Skewed right and skewed left are terms used to describe the shape of a distribution or dataset. These terms refer to the direction in which the data points are distributed relative to the peak of the distribution.
When we say a distribution is right-skewed, it means that the tail of the distribution extends more towards the right side of the peak than the left side. In other words, there are more data points with higher values on the right side of the distribution, pulling the mean or average towards the higher end of the scale. The peak or highest point of the distribution is typically located towards the left, with a longer tail stretching towards the right.
To illustrate this concept, let me share a personal experience. Suppose you are a teacher and you are grading your students’ test scores. If the grades are right-skewed, it means that there are a few students who performed exceptionally well, receiving high scores, while the majority of the students have lower scores. In this case, the mean or average grade may be higher than the median, which represents the middle score. The distribution of grades would be longer on the right side of the peak, indicating that more students scored towards the lower end.

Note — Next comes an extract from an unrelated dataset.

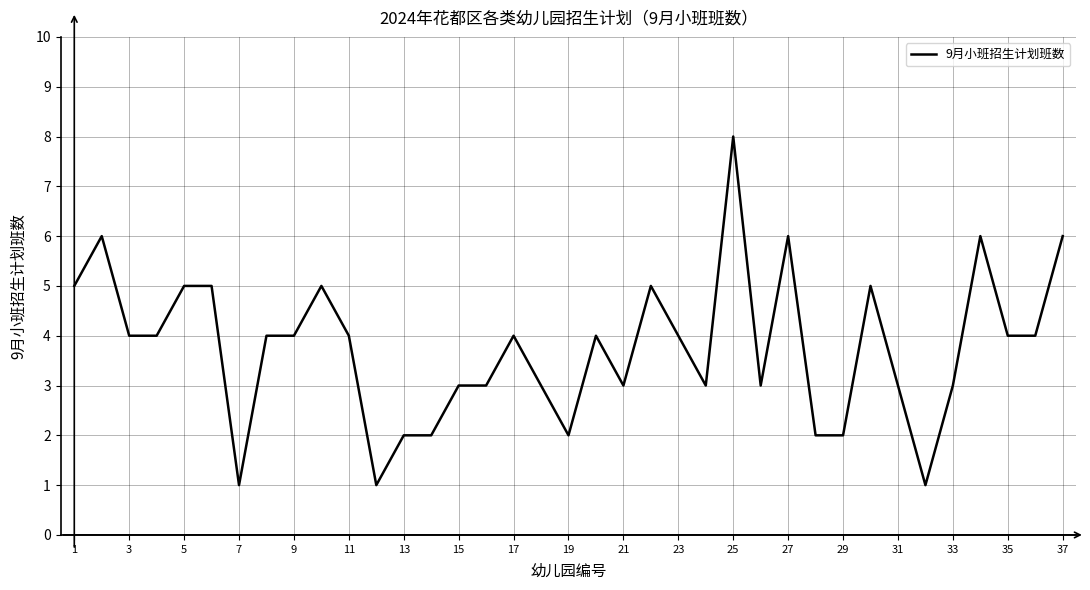

What is the maximum value shown in the chart?

8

On the other hand, when a distribution is left-skewed, it means that the tail of the distribution extends more towards the left side of the peak than the right side. In this case, there are more data points with lower values on the left side of the distribution, pulling the mean or average towards the lower end of the scale. The peak of the distribution is typically located towards the right, with a longer tail stretching towards the left.
Let’s continue with the teaching example to understand left-skewness. If the grades are left-skewed, it means that there are a few students who performed poorly, receiving low scores, while the majority of the students have higher scores. In this scenario, the mean or average grade may be lower than the median, indicating that more students scored towards the higher end. The distribution of grades would be longer on the left side of the peak, suggesting that more students achieved higher scores.
It is important to note that skewness is not limited to grades or test scores but can be observed in various datasets and distributions. For instance, in financial data, the distribution of income might be right-skewed, with a few individuals earning significantly higher incomes than the majority. Similarly, in a dataset representing the lifespan of different species, the distribution might be left-skewed, with most species having relatively longer lifespans and a few species having shorter lifespans.
Skewed right and skewed left refer to the shape of a distribution. Right-skewed distributions have a longer tail on the right side of the peak, indicating more data points with higher values on that side. Left-skewed distributions have a longer tail on the left side of the peak, indicating more data points with lower values on that side. These concepts can be observed in various scenarios, such as grading student test scores, analyzing financial data, or studying lifespan distributions.